_Assignment:_ Word for word, give the data again without its pictures.

*** Opening of Study material ***

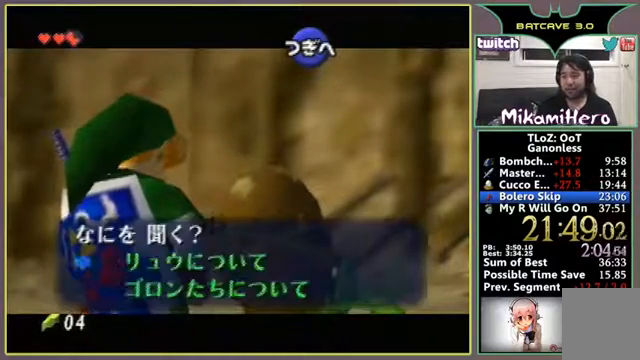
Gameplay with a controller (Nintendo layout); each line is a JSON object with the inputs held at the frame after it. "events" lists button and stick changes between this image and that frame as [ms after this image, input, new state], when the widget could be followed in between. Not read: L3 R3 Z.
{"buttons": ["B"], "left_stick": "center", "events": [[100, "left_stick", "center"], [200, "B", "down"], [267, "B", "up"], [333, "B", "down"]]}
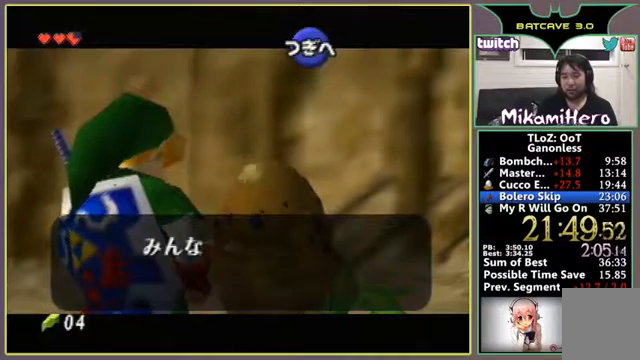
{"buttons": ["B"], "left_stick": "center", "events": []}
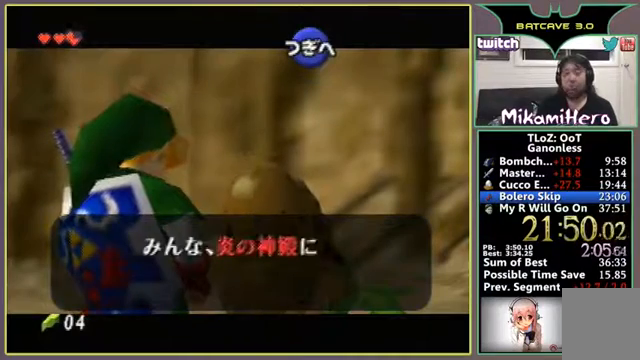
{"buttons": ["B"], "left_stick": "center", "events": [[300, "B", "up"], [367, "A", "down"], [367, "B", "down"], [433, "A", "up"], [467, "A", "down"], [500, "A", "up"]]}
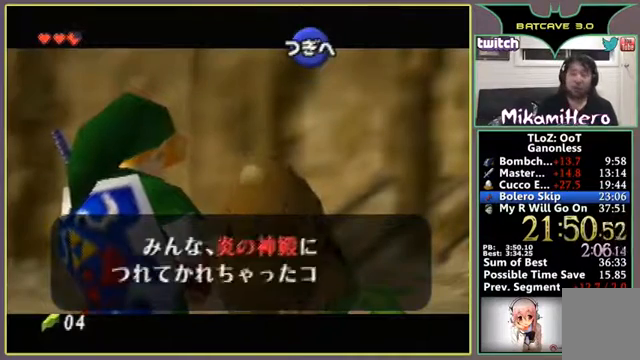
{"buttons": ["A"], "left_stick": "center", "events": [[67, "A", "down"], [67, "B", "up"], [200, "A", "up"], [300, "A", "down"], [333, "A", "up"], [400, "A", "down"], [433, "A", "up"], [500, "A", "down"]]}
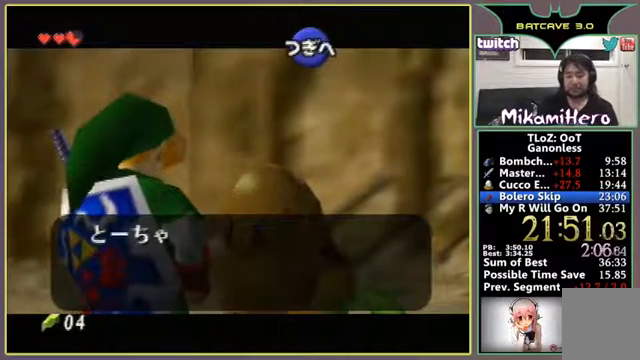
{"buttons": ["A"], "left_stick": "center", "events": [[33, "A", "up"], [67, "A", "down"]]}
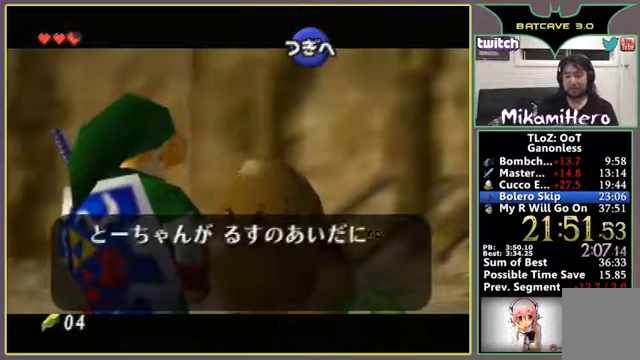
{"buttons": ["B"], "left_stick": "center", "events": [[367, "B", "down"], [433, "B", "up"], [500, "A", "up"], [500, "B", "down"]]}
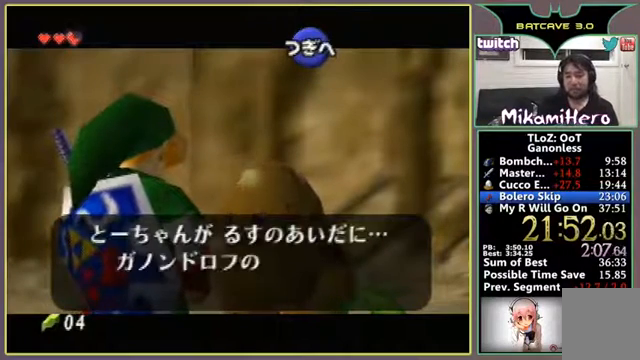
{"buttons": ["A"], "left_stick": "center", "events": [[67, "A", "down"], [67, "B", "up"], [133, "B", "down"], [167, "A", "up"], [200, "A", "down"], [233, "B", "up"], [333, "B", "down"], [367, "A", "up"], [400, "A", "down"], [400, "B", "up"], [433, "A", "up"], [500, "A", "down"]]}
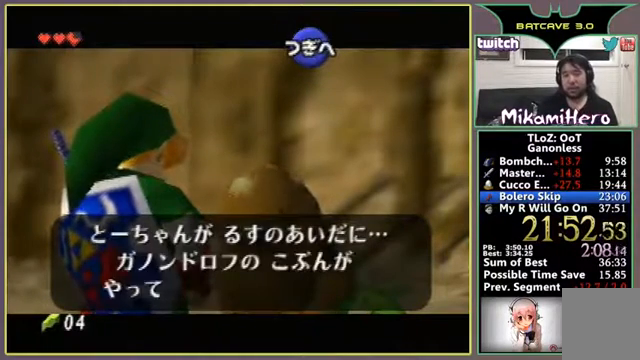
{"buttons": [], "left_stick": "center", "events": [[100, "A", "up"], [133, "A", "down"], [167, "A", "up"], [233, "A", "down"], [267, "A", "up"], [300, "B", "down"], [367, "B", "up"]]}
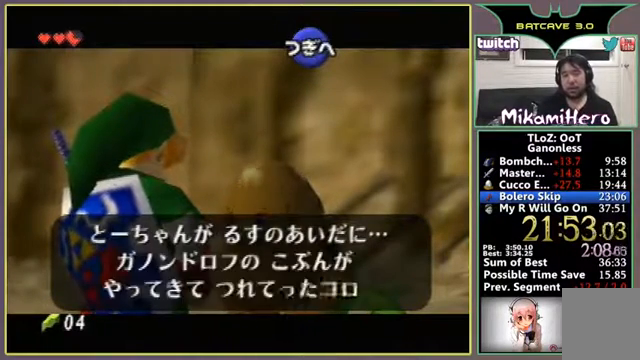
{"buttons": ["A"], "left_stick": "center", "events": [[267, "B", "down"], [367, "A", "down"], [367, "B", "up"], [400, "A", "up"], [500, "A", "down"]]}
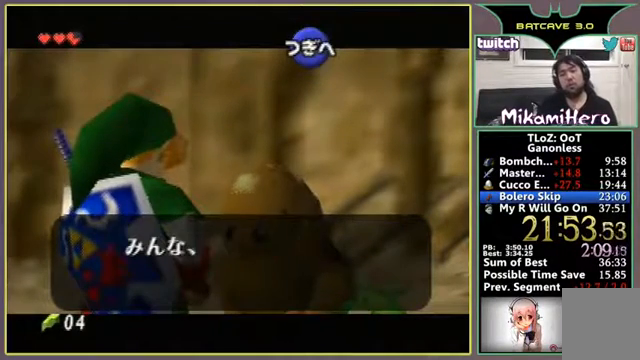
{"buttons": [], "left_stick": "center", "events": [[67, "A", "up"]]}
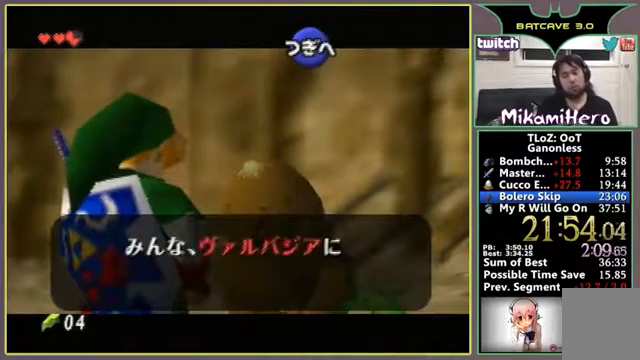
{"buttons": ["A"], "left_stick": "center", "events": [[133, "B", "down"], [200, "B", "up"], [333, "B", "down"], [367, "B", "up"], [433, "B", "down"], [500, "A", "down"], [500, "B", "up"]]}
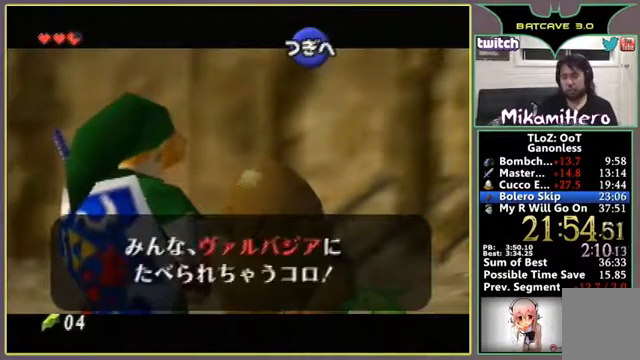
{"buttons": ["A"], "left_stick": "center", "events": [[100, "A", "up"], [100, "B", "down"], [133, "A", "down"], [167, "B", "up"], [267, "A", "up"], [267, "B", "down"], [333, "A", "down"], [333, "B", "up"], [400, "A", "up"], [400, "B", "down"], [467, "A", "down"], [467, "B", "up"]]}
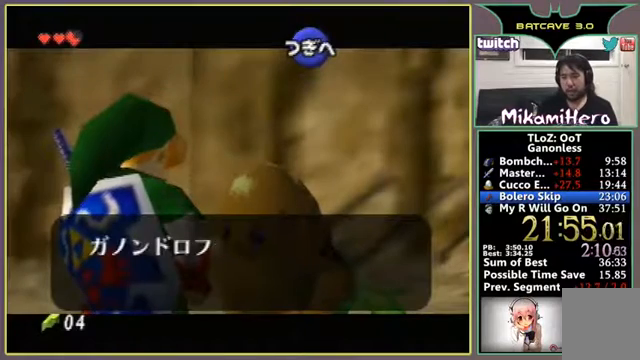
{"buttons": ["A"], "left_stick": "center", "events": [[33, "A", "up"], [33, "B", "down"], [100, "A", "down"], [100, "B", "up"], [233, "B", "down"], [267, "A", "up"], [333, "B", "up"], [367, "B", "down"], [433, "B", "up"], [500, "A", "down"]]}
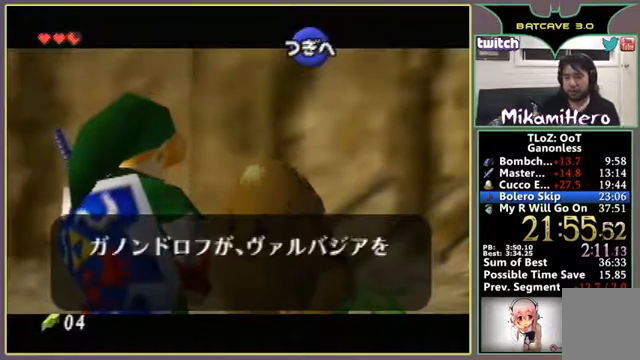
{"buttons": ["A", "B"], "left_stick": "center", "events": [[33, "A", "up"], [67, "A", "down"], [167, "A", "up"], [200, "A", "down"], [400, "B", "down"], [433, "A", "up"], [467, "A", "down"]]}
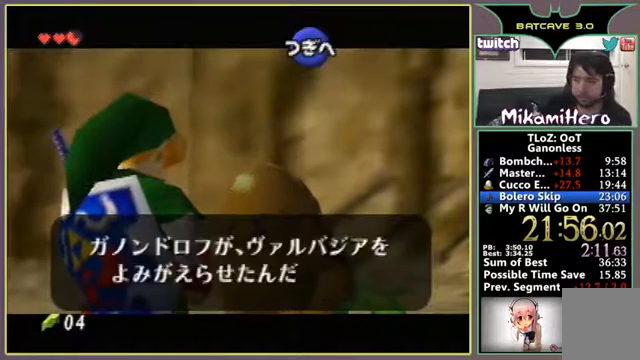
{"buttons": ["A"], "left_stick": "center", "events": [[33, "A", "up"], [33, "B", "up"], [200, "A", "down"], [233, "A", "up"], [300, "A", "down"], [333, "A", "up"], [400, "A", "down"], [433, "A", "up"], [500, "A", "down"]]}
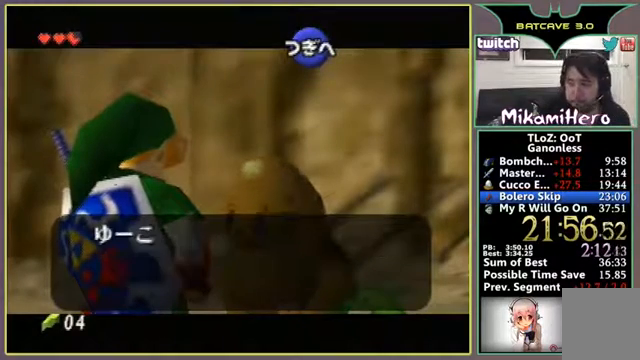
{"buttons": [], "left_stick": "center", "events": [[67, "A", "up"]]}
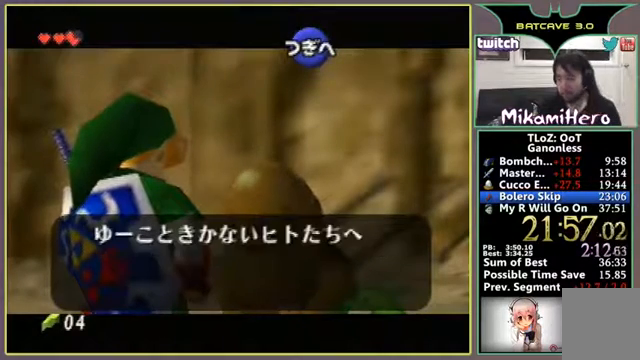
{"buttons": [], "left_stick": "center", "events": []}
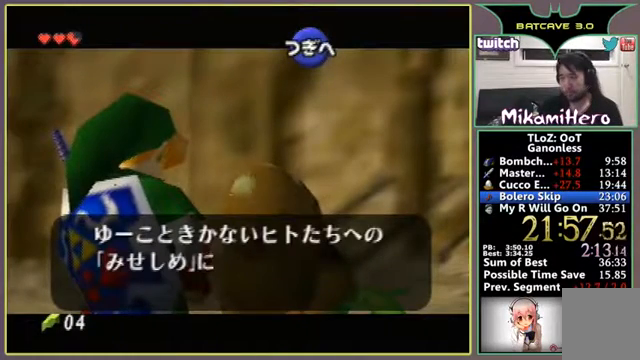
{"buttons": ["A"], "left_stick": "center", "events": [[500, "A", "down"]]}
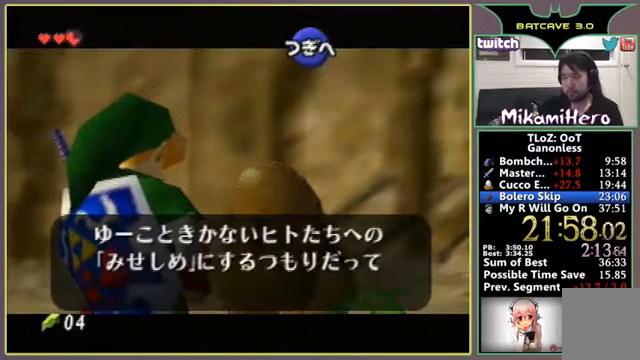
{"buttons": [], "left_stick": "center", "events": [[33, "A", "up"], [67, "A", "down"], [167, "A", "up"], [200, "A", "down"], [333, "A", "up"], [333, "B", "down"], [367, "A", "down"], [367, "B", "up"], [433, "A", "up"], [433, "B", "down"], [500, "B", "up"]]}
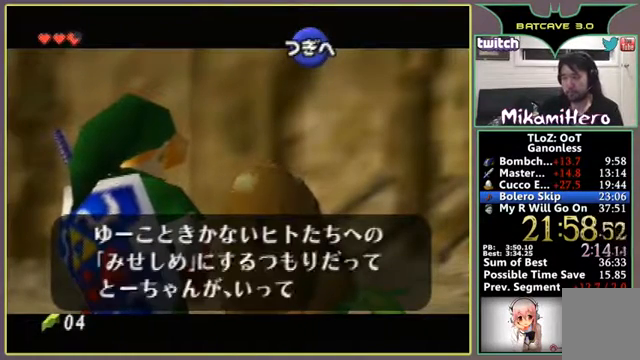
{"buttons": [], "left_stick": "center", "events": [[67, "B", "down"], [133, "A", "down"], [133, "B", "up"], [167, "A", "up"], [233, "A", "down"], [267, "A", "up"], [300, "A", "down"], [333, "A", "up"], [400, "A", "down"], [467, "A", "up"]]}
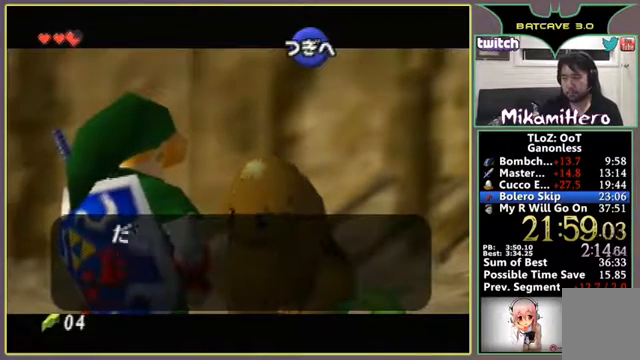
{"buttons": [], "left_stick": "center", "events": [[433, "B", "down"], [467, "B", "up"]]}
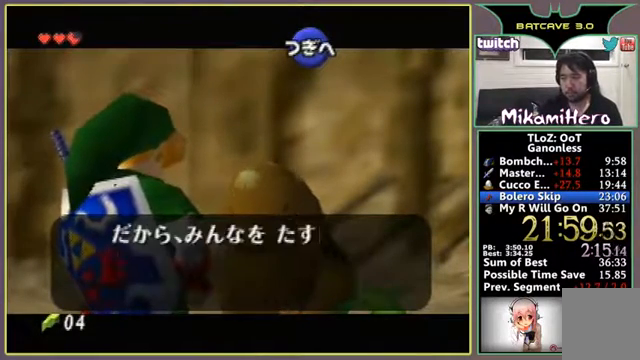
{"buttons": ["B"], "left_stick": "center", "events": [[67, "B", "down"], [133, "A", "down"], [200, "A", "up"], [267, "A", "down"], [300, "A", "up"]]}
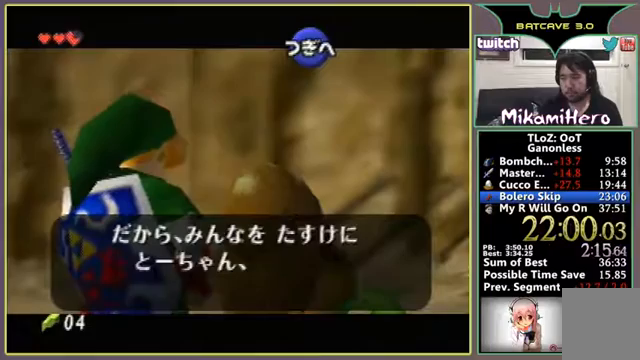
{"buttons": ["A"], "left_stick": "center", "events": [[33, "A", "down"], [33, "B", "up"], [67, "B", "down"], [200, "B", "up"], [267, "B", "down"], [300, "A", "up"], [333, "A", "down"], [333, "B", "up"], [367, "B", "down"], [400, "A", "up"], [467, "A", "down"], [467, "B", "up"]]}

*** Close of Study material ***

_Task result:_
Gameplay with a controller (Nintendo layout); each line is a JSON object with the inputs held at the frame after it. "events" lists button and stick changes between this image and that frame as [ms after this image, input, new state], when the widget could be followed in between. Not read: L3 R3 Z.
{"buttons": ["B"], "left_stick": "center", "events": [[100, "left_stick", "center"], [200, "B", "down"], [267, "B", "up"], [333, "B", "down"]]}
{"buttons": ["B"], "left_stick": "center", "events": []}
{"buttons": ["B"], "left_stick": "center", "events": [[300, "B", "up"], [367, "A", "down"], [367, "B", "down"], [433, "A", "up"], [467, "A", "down"], [500, "A", "up"]]}
{"buttons": ["A"], "left_stick": "center", "events": [[67, "A", "down"], [67, "B", "up"], [200, "A", "up"], [300, "A", "down"], [333, "A", "up"], [400, "A", "down"], [433, "A", "up"], [500, "A", "down"]]}
{"buttons": ["A"], "left_stick": "center", "events": [[33, "A", "up"], [67, "A", "down"]]}
{"buttons": ["B"], "left_stick": "center", "events": [[367, "B", "down"], [433, "B", "up"], [500, "A", "up"], [500, "B", "down"]]}
{"buttons": ["A"], "left_stick": "center", "events": [[67, "A", "down"], [67, "B", "up"], [133, "B", "down"], [167, "A", "up"], [200, "A", "down"], [233, "B", "up"], [333, "B", "down"], [367, "A", "up"], [400, "A", "down"], [400, "B", "up"], [433, "A", "up"], [500, "A", "down"]]}
{"buttons": [], "left_stick": "center", "events": [[100, "A", "up"], [133, "A", "down"], [167, "A", "up"], [233, "A", "down"], [267, "A", "up"], [300, "B", "down"], [367, "B", "up"]]}
{"buttons": ["A"], "left_stick": "center", "events": [[267, "B", "down"], [367, "A", "down"], [367, "B", "up"], [400, "A", "up"], [500, "A", "down"]]}
{"buttons": [], "left_stick": "center", "events": [[67, "A", "up"]]}
{"buttons": ["A"], "left_stick": "center", "events": [[133, "B", "down"], [200, "B", "up"], [333, "B", "down"], [367, "B", "up"], [433, "B", "down"], [500, "A", "down"], [500, "B", "up"]]}
{"buttons": ["A"], "left_stick": "center", "events": [[100, "A", "up"], [100, "B", "down"], [133, "A", "down"], [167, "B", "up"], [267, "A", "up"], [267, "B", "down"], [333, "A", "down"], [333, "B", "up"], [400, "A", "up"], [400, "B", "down"], [467, "A", "down"], [467, "B", "up"]]}
{"buttons": ["A"], "left_stick": "center", "events": [[33, "A", "up"], [33, "B", "down"], [100, "A", "down"], [100, "B", "up"], [233, "B", "down"], [267, "A", "up"], [333, "B", "up"], [367, "B", "down"], [433, "B", "up"], [500, "A", "down"]]}
{"buttons": ["A", "B"], "left_stick": "center", "events": [[33, "A", "up"], [67, "A", "down"], [167, "A", "up"], [200, "A", "down"], [400, "B", "down"], [433, "A", "up"], [467, "A", "down"]]}
{"buttons": ["A"], "left_stick": "center", "events": [[33, "A", "up"], [33, "B", "up"], [200, "A", "down"], [233, "A", "up"], [300, "A", "down"], [333, "A", "up"], [400, "A", "down"], [433, "A", "up"], [500, "A", "down"]]}
{"buttons": [], "left_stick": "center", "events": [[67, "A", "up"]]}
{"buttons": [], "left_stick": "center", "events": []}
{"buttons": ["A"], "left_stick": "center", "events": [[500, "A", "down"]]}
{"buttons": [], "left_stick": "center", "events": [[33, "A", "up"], [67, "A", "down"], [167, "A", "up"], [200, "A", "down"], [333, "A", "up"], [333, "B", "down"], [367, "A", "down"], [367, "B", "up"], [433, "A", "up"], [433, "B", "down"], [500, "B", "up"]]}
{"buttons": [], "left_stick": "center", "events": [[67, "B", "down"], [133, "A", "down"], [133, "B", "up"], [167, "A", "up"], [233, "A", "down"], [267, "A", "up"], [300, "A", "down"], [333, "A", "up"], [400, "A", "down"], [467, "A", "up"]]}
{"buttons": [], "left_stick": "center", "events": [[433, "B", "down"], [467, "B", "up"]]}
{"buttons": ["B"], "left_stick": "center", "events": [[67, "B", "down"], [133, "A", "down"], [200, "A", "up"], [267, "A", "down"], [300, "A", "up"]]}
{"buttons": ["A"], "left_stick": "center", "events": [[33, "A", "down"], [33, "B", "up"], [67, "B", "down"], [200, "B", "up"], [267, "B", "down"], [300, "A", "up"], [333, "A", "down"], [333, "B", "up"], [367, "B", "down"], [400, "A", "up"], [467, "A", "down"], [467, "B", "up"]]}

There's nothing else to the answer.